Alors qu’elles furent publiées au début du XXe siècle, il fallut attendre soixante ans pour disposer d’un enregistrement intégral sur disque. Exigeante pour l’instrumentiste confronté à un accord inhabituel de son instrument (la scordatura), l’œuvre se développe sur une durée variant d’une heure quarante à deux heures vingt, pour les interprétations les plus lentes. La dernière pièce, une passacaille pour violon seul, est aujourd’hui au répertoire de nombreux violonistes.

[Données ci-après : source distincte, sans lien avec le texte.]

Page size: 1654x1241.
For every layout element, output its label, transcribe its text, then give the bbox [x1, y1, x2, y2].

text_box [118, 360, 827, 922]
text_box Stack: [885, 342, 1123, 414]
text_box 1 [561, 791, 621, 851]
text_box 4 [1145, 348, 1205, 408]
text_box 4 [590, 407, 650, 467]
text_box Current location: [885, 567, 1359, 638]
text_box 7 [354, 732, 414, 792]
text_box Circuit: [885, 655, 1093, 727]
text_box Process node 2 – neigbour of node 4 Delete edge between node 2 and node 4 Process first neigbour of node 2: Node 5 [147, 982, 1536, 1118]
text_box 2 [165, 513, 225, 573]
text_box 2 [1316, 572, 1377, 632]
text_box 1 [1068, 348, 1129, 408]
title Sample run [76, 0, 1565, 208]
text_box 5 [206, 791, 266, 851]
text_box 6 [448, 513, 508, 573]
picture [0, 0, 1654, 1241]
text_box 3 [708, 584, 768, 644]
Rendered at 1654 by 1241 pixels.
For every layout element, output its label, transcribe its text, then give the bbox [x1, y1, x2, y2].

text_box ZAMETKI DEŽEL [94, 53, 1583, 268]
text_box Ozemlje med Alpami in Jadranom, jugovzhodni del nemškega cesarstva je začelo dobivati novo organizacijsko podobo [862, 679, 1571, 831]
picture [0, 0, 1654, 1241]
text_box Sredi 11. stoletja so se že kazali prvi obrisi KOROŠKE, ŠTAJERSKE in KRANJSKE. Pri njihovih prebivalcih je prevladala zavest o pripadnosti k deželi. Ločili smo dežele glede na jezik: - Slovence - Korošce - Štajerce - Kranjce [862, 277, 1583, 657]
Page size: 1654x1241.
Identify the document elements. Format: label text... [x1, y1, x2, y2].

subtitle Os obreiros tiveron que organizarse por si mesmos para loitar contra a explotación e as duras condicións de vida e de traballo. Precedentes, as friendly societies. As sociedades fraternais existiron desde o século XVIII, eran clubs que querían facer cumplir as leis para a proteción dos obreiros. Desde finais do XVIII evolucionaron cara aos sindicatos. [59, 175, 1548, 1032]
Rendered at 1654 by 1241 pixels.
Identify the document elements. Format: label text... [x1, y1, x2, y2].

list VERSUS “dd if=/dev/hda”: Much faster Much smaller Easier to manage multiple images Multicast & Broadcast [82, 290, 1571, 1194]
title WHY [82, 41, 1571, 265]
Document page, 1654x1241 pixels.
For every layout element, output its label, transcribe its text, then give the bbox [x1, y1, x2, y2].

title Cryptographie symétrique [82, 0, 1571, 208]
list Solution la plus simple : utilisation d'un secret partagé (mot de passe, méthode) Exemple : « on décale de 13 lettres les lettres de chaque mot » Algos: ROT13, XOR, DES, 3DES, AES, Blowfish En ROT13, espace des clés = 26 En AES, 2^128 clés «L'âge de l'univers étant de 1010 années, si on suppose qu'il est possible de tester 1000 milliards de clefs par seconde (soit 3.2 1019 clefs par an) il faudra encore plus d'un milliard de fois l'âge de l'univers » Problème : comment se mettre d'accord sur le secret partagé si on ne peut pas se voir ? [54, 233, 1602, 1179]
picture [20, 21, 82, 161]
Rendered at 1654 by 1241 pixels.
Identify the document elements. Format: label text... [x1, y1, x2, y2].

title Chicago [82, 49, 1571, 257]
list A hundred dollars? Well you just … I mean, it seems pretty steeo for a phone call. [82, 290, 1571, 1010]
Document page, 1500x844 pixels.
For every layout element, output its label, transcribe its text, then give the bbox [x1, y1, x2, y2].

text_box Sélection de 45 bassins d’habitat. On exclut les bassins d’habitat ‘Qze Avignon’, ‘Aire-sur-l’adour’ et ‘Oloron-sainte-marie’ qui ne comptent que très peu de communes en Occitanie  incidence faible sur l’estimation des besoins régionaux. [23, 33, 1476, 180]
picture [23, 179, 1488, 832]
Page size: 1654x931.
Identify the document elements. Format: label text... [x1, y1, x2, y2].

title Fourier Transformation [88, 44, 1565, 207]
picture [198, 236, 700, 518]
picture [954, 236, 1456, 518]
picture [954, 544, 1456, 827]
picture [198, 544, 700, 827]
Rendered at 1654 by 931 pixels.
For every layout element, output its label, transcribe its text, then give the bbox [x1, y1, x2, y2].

La scordatura, technique de jeu « désaccordé » dans laquelle on diminue ou augmente la tension d’une ou plusieurs cordes, permet de créer l’illusion d’un instrument utilisant des accords différents. Cette manière de faire produit des effets sonores insolites, recherchés pour donner un caractère particulier à une œuvre. Aucun autre violoniste avant Biber n’avait autant utilisé le jeu sur deux ou trois cordes simultanément. Ainsi, il parvenait à jouer en septième position sans effort, une technique qu’Arcangelo Corelli considérait encore à cette époque comme impossible. Les Sonates du Rosaire, dans lesquelles on trouve quinze façons différentes d’accorder le violon, constituent un bel exemple de cette technique.